Thursday, April 17, 2008

Guidebooks aren't a Bible

There's been a loss of fuss in the press recently after one of the Lonely Planet guidebook editors claimed he plagiarized and made up large sections of his books. Thomas Kohnstamm's claims have hurt LP's reputation for sure but this Blog posting by Ben Groundwater in the Sydney Morning Herald puts it all into a certain perspective.

Why guidebooks have to lie

"The waitress suggests that I come back after she closes down the restaurant, around midnight. We end up having sex in a chair and then on one of the tables in the back corner. I pen a note in my Moleskine that I will later recount in the guidebook review, saying that the restaurant is, 'a pleasant surprise ... and the table service is friendly.'" So quotes the back of Do Travel Writers Go To Hell?, the tell-all book by Seppo travel scribe Thomas Kohnstamm that currently has the Lonely Planet editors of this world all a-flutter.

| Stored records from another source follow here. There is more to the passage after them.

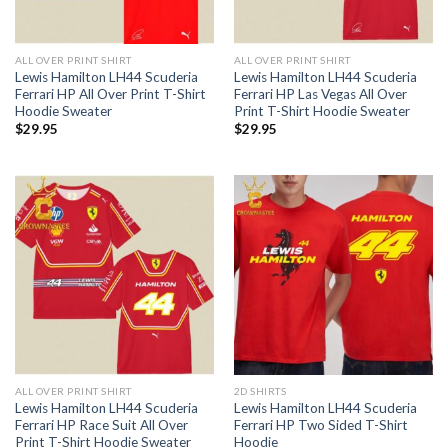
ALL OVER PRINT SHIRT
ALL OVER PRINT SHIRT
Lewis Hamilton LH44 Scuderia
Lewis Hamilton LH44 Scuderia
Ferrari HP All Over Print T-Shirt
Ferrari HP Las Vegas All Over
Hoodie Sweater
Print T-Shirt Hoodie Sweater
$
29.95
$
29.95
ALL OVER PRINT SHIRT
2D SHIRTS
Lewis Hamilton LH44 Scuderia
Lewis Hamilton LH44 Scuderia
Ferrari HP Race Suit All Over
Ferrari HP Two Sided T-Shirt
Print T-Shirt Hoodie Sweater
Hoodie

What has them tearing through their back catalogues are claims by Kohnstamm, who contributed to a few of Lonely Planet's South American guides, that he embellished, plagiarised, and in some cases plain old made up the information he committed to the "backpackers' bible".
It's become a pretty big deal - he claims he sold drugs to supplement his income, and didn't even visit Colombia, despite contributing to the guidebook (a claim he's since retracted). But for me, the biggest surprise wasn't that some of the information in the old LP might be made up - but that it's taken this long for someone to blow the whistle on it.

And even still, I don't think there's much cause for concern, with either Kohnstamm's claims, or the quality of guidebooks. For starters, let's not forget that Kohnstamm readily admits to embellishing his work for Lonely Planet, so it's pretty easy to believe he's lent that same imagination to his recent work. And even if what he says is true - is it so bad? The problem is that travellers treat the word of their guidebooks as gospel. How many times have you heard a traveller get told by a local that such-and-such a restaurant doesn't exist, only for them to reply: "But my guidebook says it does." Guidebooks are supposed to be just that: a guide. (Although "Rough" Guides further downplay their significance.) It's the travellers themselves who decide to cling to them like some sort of papery life preserver. If you do everything your guidebook tells you to do - like, say, only eat pho in the one restaurant it recommends to you in Hanoi - then you deserve what you get.

I usually have a guidebook on hand when I travel, if for nothing else than to read up on the history of a place, and look at the occasional map. I've found plenty of the information really helpful, and plenty of it completely wrong. In a lot of those cases it's not the fault of the publisher, as most books are only reprinted every two years. So if you pick one up towards the end of its cycle, the information is nearly two years old, meaning most of the hotels, restaurants and bars have either closed or changed hands (or rested on their laurels having attained the all-powerful LP inclusion), and everything has gone up in price. Occasionally I've found genuine errors, like a town appearing on the wrong side of an island on one of their maps, but nothing that asking someone on the street wouldn't fix. I reckon guidebooks are a lot like Contiki tour leaders - and trust me, having basically been one of those myself, that's not much of a compliment.

Like a tour leader, a successful guidebook has to create the illusion of being all-knowing, the highest authority on its chosen topic. That makes nervous rookie travellers feel a bit safer about diving into the big wide world. Most of the time, however, it's all bluff and bluster. Tour leaders and travel writers alike are not paid enough to see every destination properly, and sometimes have to call on their creative skills on particularly obscure points. But that's the way guided travel - whether it's with a person or a book - works. You've gotta fake it a little bit, and as long as everyone has fun and gets home safely, there's no problem. The joke here is really on the travellers who treat their guidebook like the bible. After all (to hopelessly misquote Monty Python): travel writers aren't the Messiah - in some cases at least, they're very naughty boys.

Note: On the subject of Lonely Planet Guidebooks, the latest Cambodia version has been written and is with the LP team in Melbourne for final editing before a release later this year. It'll be the sixth edition of the Cambodia book, the last being published in August 2005, and the first in September 1992. One of the original authors, Daniel Robinson has returned to team up with regular in-country author Nick Ray to pen an expanded edition this time around. Also look out soon for a brand new book on Siem Reap and Angkor, also from the LP stable.